Earlier this month, The Economist, the renowned British weekly, ran an editorial advocating an end to the U.S. dollar’s supremacy as the world’s chief currency. The magazine offered several economic motives and one supremely political one. “For how long,” its editors wrote, “will countries be ready to tie their financial systems to America’s fractious and dysfunctional politics?”
I want to be blunt here. Congress’s inaction on a host of important issues—its inability to deal with our problems—is doing real damage to our country. It undermines our ability to lead in the world and causes undue economic and social hardship at home.

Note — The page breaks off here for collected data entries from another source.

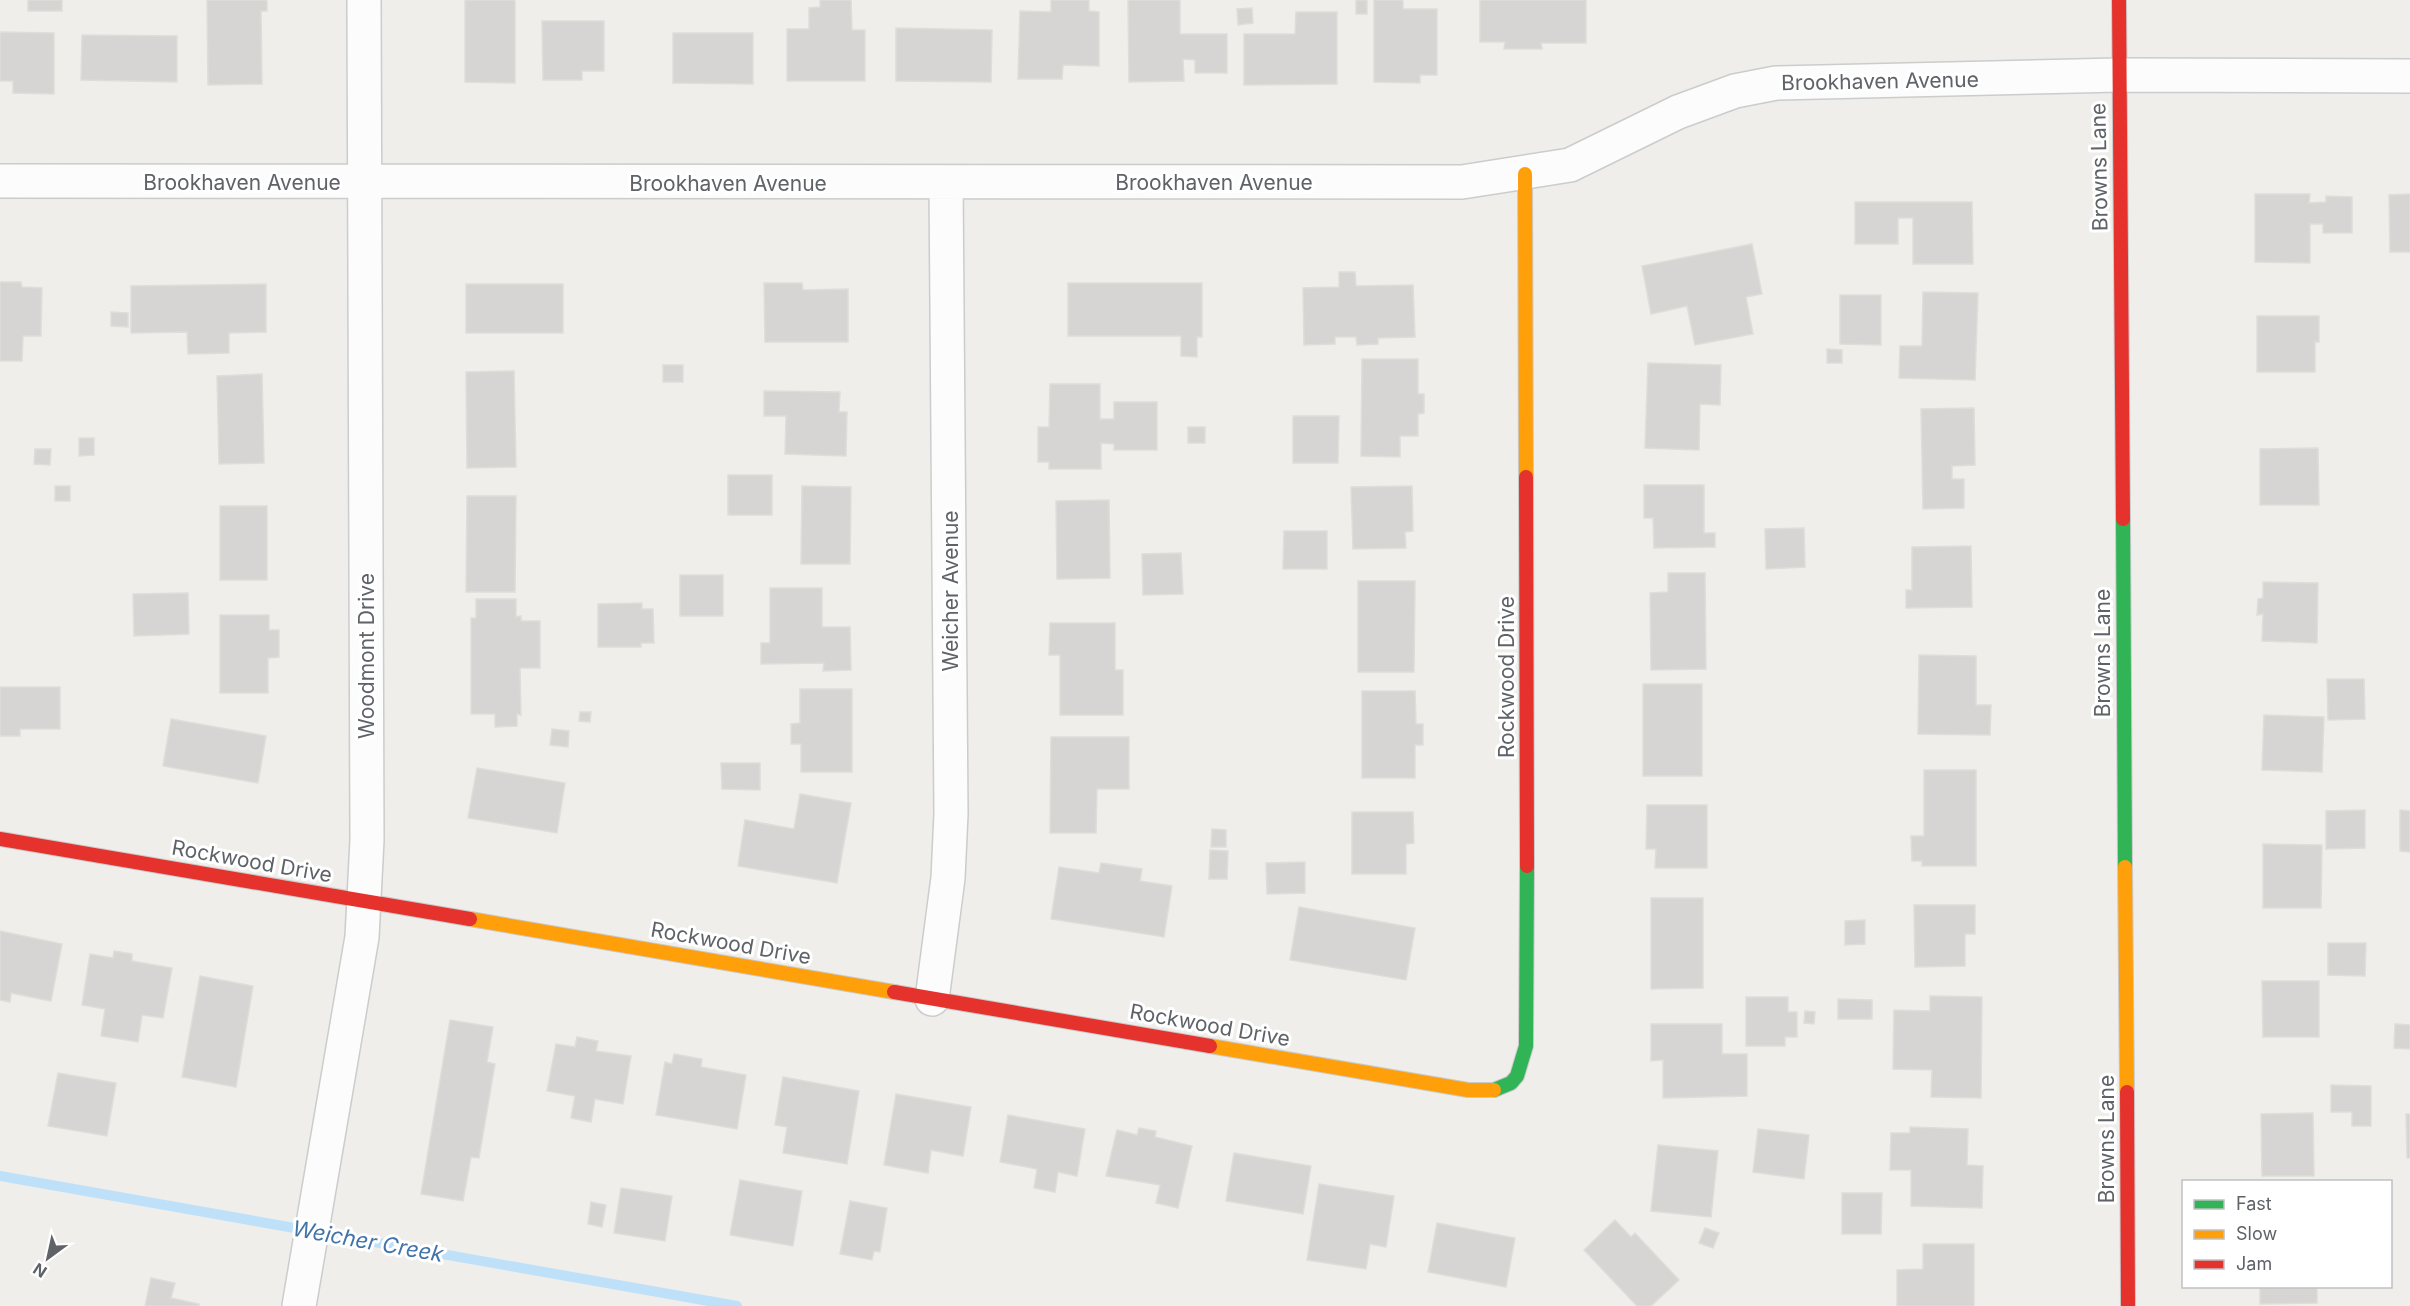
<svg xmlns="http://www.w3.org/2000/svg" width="2410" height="1306" viewBox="0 0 2410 1306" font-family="Inter,sans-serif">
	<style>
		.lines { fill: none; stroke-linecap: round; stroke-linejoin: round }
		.stream { stroke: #bfe0f9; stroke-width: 10 }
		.building { fill: #d6d5d3; stroke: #deddd9; stroke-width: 1.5 }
		.street-casing { stroke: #cbcccc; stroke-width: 36 }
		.fast-casing { stroke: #cacacb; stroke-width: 16 }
		.slow-casing { stroke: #cacacb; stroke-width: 16 }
		.jam-casing { stroke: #cacacb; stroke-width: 16 }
		.street { stroke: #fdfcfc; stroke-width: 33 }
		.fast { stroke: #30b455; stroke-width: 14 }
		.slow { stroke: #ff9f0a; stroke-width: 14 }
		.jam { stroke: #e5322d; stroke-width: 14 }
		.labels { text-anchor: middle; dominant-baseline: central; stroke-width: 6; stroke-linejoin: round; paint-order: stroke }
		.street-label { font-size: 21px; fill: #5f6368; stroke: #fff }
		.water-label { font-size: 22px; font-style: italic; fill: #4174aa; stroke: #fff }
	</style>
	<rect width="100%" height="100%" fill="#efeeea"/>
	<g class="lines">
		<path class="stream" d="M0,1176L737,1306"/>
	</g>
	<path class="building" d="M28,0H62V11H28Z
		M207,0H267V11H261L262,84L208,85Z
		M465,0H515V83L465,82Z
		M820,0H851L852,30H865V81H787V29H809V8L820,7Z
		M1051,0H1089V11L1099,12V66L1063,65L1062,79H1018L1020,11L1051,12Z
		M1128,0H1180V34H1227V73H1195V60L1183,59L1184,81L1129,82Z
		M1356,0H1367V14H1356Z
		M1374,0H1403V9H1437V75H1420V83L1374,82Z
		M1480,0H1586V43H1541L1542,49H1504L1505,42H1480Z
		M1252,8L1253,23L1238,25L1237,9Z
		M1296,12H1337V84L1244,85V34H1295Z
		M542,21H604V71H582V80H543Z
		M896,28L992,30L991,82L896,81Z
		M0,32L54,33V94L13,93V81H0Z
		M673,33H753V84L673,83Z
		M82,35L177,36V82L81,80Z
		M2255,194H2310L2309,203L2326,202V196L2352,197V233H2323V224H2310V263L2255,262Z
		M2410,194V252H2390L2389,195Z
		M1855,202H1972L1973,264H1913V218H1898V244H1855Z
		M1752,244L1762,294L1746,297L1753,334L1695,345L1687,306L1651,314L1642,266Z
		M1339,272H1355L1356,286L1413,285L1415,337L1378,338V344L1357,345L1356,337H1335V344L1304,345L1303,288L1339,287Z
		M0,282H21L22,287L42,288L41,336H23L22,361H0Z
		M764,283H802L803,290L848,289V342H765Z
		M1068,283H1202V337H1197V357L1181,356V336H1068Z
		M266,284V332L229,333V353L188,354L187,332L131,333V286Z
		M466,284H563V333H466Z
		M1923,292L1978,293L1975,380L1899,378L1900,346H1922Z
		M1840,295H1881V345L1840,344Z
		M111,312L128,313V327L111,326Z
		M2257,316H2319V342H2315V372H2257Z
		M1827,349L1842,350V363H1827Z
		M1362,359H1418V394H1424V413L1418,414V436H1400V457L1361,456Z
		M1648,363L1721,365L1720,405L1700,404L1699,450L1645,448Z
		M663,365H683V382H663Z
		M514,371L516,467L467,468L466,372Z
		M262,374L264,463L219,464L217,376Z
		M1050,384H1100V419H1114V402H1157V450H1114V444L1101,443V469H1049V462H1038V427H1049Z
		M764,391L840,392L839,412H847L846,456L785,454L786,416H764Z
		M1974,408L1975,465L1952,466V479H1964V508L1923,509L1921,409Z
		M1293,416H1339L1338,463H1293Z
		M1188,427H1205V443H1188Z
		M79,438H94V455L79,456Z
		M2318,448L2319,505H2260V449Z
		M35,449H51L50,465L34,464Z
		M728,475H772V515H728Z
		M1644,485H1704V533H1715V547L1654,548L1653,518H1644Z
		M55,486H70V501H55Z
		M802,486L851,487L850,564H801Z
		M1412,486L1413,531L1405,532L1406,548L1353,549L1351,487Z
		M467,496H516L515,592H466Z
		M1109,500L1110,578L1057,579L1056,501Z
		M220,506H267V580H220Z
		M1804,528L1805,567L1766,569L1765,529Z
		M1284,531H1327V569H1283Z
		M1971,546L1972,607L1906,608V590H1912V547Z
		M1181,553L1183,594L1143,595L1142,554Z
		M1668,573H1705L1706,669L1651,670L1650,593L1668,592Z
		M680,575H723V616H680Z
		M1358,581H1415L1414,672H1358Z
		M2263,582L2318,583L2317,643L2262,641L2263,614L2257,615L2258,599L2263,598Z
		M770,588H822V627H850L851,670L823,671L824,663L761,664V643H770Z
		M188,593L189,634L134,636L133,594Z
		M476,599H516V617L521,616V621H540V668H520L521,715L517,714V726L495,727V714H471V618H476Z
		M642,603V609H653L654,643H641V647H598V604Z
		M220,615H269V630H279V657L268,658V693H220Z
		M1050,623H1115V670H1123V715H1060V655H1049Z
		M1919,655L1976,656V705H1991L1990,735L1918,734Z
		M2327,679H2364L2365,719L2328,720Z
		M1643,684H1702V776H1643Z
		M0,687H60V729H20V736H0Z
		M800,689H852V772H801V744H791V724L800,723Z
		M1362,691H1415L1416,724H1423V745H1415V778H1362Z
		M580,712H591L590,722L579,721Z
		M2264,715L2324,717L2322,772L2262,770Z
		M171,719L266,736L258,783L163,766Z
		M552,729L569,731L568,747L550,745Z
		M1051,737H1129V789H1097L1096,833H1050Z
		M721,763H760V790L722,789Z
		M477,768L565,783L557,833L468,818Z
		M1924,770H1976V866H1922V861H1912L1911,836H1924Z
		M800,794L851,803L837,883L738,866L745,820L794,829Z
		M1647,805H1707V868H1655L1656,849H1646Z
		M2365,810V848L2326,849V811Z
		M2400,810L2410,811V852L2400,851Z
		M1352,812H1413L1414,843L1406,844V874H1352Z
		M1212,829L1226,830V847H1211Z
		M2263,844L2322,845L2321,908H2263Z
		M1210,850L1228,851L1227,879H1209Z
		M1305,862V893L1267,894L1266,863Z
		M1101,863L1142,869L1140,881L1172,886L1164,937L1051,919L1059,867L1099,873Z
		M1651,898H1703V988L1651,989Z
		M1914,905H1975V934H1965V966L1915,967Z
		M1299,907L1415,928L1406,980L1290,960Z
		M1865,920V944L1845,945V921Z
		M0,931L62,944L51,1001L11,993L10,1002L0,1000Z
		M2328,943H2366L2365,976L2328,975Z
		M114,951L132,954V961L172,968L163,1018L142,1015L138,1042L101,1036L105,1009L82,1005L90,954L113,958Z
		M200,976L253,986L236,1087L182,1077Z
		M2262,981H2319V1037H2263Z
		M1930,996L1982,997L1981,1098L1931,1097L1932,1070L1893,1069L1894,1010L1930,1011Z
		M1746,997H1788V1012H1797V1037H1785V1046H1746Z
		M1838,999L1872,1000V1019H1838Z
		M1805,1011L1815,1012L1814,1024L1804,1023Z
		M450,1020L493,1027L487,1062L495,1064L479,1158L471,1157L463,1201L421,1194Z
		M1651,1024H1722V1054H1747V1096L1663,1098V1060L1651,1061Z
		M2395,1024L2410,1025V1049L2394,1048Z
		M577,1037L598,1041L596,1051L631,1056L623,1104L595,1099L591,1122L571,1118L575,1096L547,1091L556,1044L575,1047Z
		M674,1054L702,1059L701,1067L746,1075L737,1129L656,1115L665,1062L672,1064Z
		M58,1073L116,1083L107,1136L48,1126Z
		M783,1077L859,1091L847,1164L783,1153L787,1127L775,1125Z
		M2331,1085L2371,1086V1126H2352V1112H2331Z
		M896,1094L971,1107L963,1156L931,1150L928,1173L884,1165Z
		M2313,1113L2314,1176H2262L2261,1114Z
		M2406,1114H2410V1158H2407Z
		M1008,1115L1085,1129L1077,1176L1058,1172L1055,1192L1034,1188L1037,1169L1000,1162Z
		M1910,1127L1968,1129L1967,1165L1983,1166L1982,1208L1911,1206V1170H1890L1891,1133H1910Z
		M1139,1128L1156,1131L1155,1137L1192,1146L1178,1208L1156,1203L1160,1185L1106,1176L1117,1130L1137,1135Z
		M1758,1129L1809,1135L1804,1179L1753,1172Z
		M1658,1145L1718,1151L1711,1217L1651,1211Z
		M1234,1153L1311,1166L1303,1214L1226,1201Z
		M740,1180L802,1191L793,1246L730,1235Z
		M1319,1184L1394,1196L1386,1247L1370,1244L1366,1269L1307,1260Z
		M621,1188L672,1196L665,1241L614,1233Z
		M1842,1193H1882L1881,1234H1842Z
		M850,1201L887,1208L880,1252L874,1251L872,1260L840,1254Z
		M591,1202L606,1205L602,1227L588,1224Z
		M1615,1220L1631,1237L1635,1233L1679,1280L1651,1306H1637L1584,1250Z
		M1437,1223L1515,1238L1506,1287L1428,1272Z
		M1705,1228L1719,1233L1713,1248L1699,1243Z
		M1923,1244H1974V1306H1897V1270L1923,1269Z
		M151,1278L175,1283L171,1298L199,1304V1306H145Z
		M2260,1286H2317V1303L2260,1304Z"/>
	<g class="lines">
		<defs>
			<path id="street" d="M0,181L1462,182L1570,165L1678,112L1735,91L1776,83L2118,75L2410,76
				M932,999L948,878L951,814L946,182
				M299,1306L362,937L367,840L364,0"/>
			<path id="fast" d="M2123,519L2125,867
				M1494,1090L1511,1083L1517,1076L1526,1046L1527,866"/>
			<path id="slow" d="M1525,174L1526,477
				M2125,867L2127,1092
				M470,919L894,992
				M1210,1046L1468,1090H1494"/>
			<path id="jam" d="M2119,0L2123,519
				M1526,477L1527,866
				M0,839L470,919
				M894,992L1210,1046
				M2127,1092L2128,1306"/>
		</defs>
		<use href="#street" class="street-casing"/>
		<use href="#fast" class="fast-casing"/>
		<use href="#slow" class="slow-casing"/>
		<use href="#jam" class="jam-casing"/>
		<use href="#street" class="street"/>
		<use href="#fast" class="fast"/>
		<use href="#slow" class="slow"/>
		<use href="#jam" class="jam"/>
	</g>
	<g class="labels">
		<g class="street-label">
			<text transform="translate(1880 81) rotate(-1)">Brookhaven Avenue</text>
			<text transform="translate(2099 167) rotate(-91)">Browns Lane</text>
			<text x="242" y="182">Brookhaven Avenue</text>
			<text x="1214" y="182">Brookhaven Avenue</text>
			<text x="728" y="183">Brookhaven Avenue</text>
			<text transform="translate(950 591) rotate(-90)">Weicher Avenue</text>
			<text transform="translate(2102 653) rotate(-90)">Browns Lane</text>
			<text transform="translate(366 656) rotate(-90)">Woodmont Drive</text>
			<text transform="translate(1506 677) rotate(-90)">Rockwood Drive</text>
			<text transform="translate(252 861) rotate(10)">Rockwood Drive</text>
			<text transform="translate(731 943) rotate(10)">Rockwood Drive</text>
			<text transform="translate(1210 1025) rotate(10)">Rockwood Drive</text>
			<text transform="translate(2106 1139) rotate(-90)">Browns Lane</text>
		</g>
		<g class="water-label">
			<text transform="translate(368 1241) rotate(10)">Weicher Creek</text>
		</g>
	</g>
	<rect x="2182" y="1180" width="210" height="108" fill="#ffffff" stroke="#bfc1c3" stroke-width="1.5"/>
	<rect x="2194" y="1200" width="30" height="9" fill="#30b455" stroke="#bfc1c3" stroke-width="1.5"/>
	<text x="2236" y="1210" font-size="18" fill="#5f6368">Fast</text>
	<rect x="2194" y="1230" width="30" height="9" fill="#ff9f0a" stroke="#bfc1c3" stroke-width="1.5"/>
	<text x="2236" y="1240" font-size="18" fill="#5f6368">Slow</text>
	<rect x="2194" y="1260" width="30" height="9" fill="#e5322d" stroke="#bfc1c3" stroke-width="1.5"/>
	<text x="2236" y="1270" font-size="18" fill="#5f6368">Jam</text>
	<g transform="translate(48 1258) rotate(213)" stroke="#ffffff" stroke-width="4.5" paint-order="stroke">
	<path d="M0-4.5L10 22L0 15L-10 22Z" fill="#5f6368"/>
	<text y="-9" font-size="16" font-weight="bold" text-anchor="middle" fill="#5f6368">N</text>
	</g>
</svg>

What strikes me hardest about that sentence in The Economist is that it reflects a sobering truth: people both at home and abroad now accept that our current unworkable politics shows no sign of changing and could intensify. We are getting a reputation as a nation that cannot deal with many of its problems.
The truth is always complex. You will find plenty of mayors, governors, state legislators, and even federal officials who don’t have the luxury of gamesmanship; they confront problems and solve them, often with great creativity. Those who discount us forget that we have a deep bench.
Yet if you look ahead at the next few months, it’s hard to avoid a sinking feeling. The leadership battles put the Congress in even greater disarray just before a series of critical fiscal deadlines. Congress has to raise the debt ceiling by early November. It needs to craft a long-term budget deal. It has to come up with a multiyear plan for highway spending. It needs to reauthorize the Export-Import Bank, which helps American businesses sell their goods overseas. It has to decide what to do with a series of tax breaks that are due to expire. These things will not happen without a great deal of turmoil.
That’s because congressional politics today are bewildering, free-swinging, unscripted, and unprecedented. I can’t figure out how so many members of Congress reached a point where they cannot accept the fundamental political reality of our times. You need 60 votes to move legislation in the Senate, along with 67 votes to override a veto in the Senate and 290 votes to do so in the House. With the White House controlled by one party and Congress controlled by the other, those numbers are the fundamental fact of legislative life. They force a choice on members of Congress: to protest, make speeches, and strike ideological positions; or to govern. Too many members are opting for the first choice.
Yet if we’re to get out of this mess, the starting point is to recognize the political reality of divided government. The parties have a right to their own hopes and aspirations, but they also need to take seriously the responsibility to govern. They need to find a way past the unhappiness and anger that are evident in the country at large.
Given the seriousness of our problems and the lack of progress on the policy agenda Congress is supposed to handle, there’s really only one way forward: through negotiation and compromise. This has never been easy—learning to compromise on the issues without compromising one’s own principles—but it’s especially challenging now, when I worry that striking a deal has become a lost art.
Still, certain steps seem obvious. The congressional leadership must let the Congress work its will. Members should be allowed to vote straightforwardly on the major policy issues of the day, without leadership manipulating the process to control the result. The House should reject the Hastert Rule, under which a majority of the majority caucus is required to bring a bill to the floor. And both houses need to stop the outrageous use of huge omnibus bills adopted by short-cutting time-tested regular order procedures.
If Congress does not learn to compromise and negotiate, the country is headed for even deeper trouble than we’re currently in. U.S. world leadership will slip, our ability to deal with economic and social issues at home will deteriorate, and the electorate will become even more embittered. Our future is in Congress’s hands. It would be nice if they recognized it.
Lee H. Hamilton is director of The Center on Congress at Indiana University; distinguished scholar, IU School of Global and International Studies; and professor of practice, IU School of Public and Environmental Affairs. He was a member of the U.S. House of Representatives for 34 years. Among his published works are the books “How Congress Works and Why You Should Care“ and ”Strengthening Congress.”